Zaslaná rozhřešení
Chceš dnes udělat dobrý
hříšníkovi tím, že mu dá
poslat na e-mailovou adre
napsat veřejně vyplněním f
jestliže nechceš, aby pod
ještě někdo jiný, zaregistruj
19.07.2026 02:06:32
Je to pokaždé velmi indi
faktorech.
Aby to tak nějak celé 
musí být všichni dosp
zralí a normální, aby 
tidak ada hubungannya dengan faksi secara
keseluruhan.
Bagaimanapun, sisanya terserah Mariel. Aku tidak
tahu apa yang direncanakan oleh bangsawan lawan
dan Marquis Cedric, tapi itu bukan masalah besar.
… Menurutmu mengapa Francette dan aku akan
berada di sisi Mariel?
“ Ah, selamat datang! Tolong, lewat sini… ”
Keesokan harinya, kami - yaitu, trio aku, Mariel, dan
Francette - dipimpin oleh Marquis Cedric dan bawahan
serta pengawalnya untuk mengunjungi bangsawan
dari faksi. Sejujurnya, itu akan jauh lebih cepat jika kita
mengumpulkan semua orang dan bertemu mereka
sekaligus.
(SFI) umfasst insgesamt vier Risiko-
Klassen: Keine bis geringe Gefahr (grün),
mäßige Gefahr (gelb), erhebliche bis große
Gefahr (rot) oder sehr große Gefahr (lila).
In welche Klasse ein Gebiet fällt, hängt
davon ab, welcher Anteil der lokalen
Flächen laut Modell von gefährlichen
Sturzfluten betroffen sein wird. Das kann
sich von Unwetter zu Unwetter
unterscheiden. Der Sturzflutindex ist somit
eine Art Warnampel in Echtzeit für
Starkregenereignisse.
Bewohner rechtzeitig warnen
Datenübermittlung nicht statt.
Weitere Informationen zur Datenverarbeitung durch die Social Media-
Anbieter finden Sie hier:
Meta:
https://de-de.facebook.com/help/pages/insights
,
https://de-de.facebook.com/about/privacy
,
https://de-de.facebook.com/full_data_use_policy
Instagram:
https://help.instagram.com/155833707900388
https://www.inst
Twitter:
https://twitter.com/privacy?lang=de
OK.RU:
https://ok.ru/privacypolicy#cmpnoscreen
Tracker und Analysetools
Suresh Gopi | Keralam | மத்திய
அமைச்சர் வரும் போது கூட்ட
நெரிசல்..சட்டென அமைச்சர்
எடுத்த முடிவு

═══

> TASK OBJECTIVE
Which lines in the data above contain the word "große"? Find each of them and copy it out in full.

> THE ANSWER
mäßige Gefahr (gelb), erhebliche bis große
Gefahr (rot) oder sehr große Gefahr (lila).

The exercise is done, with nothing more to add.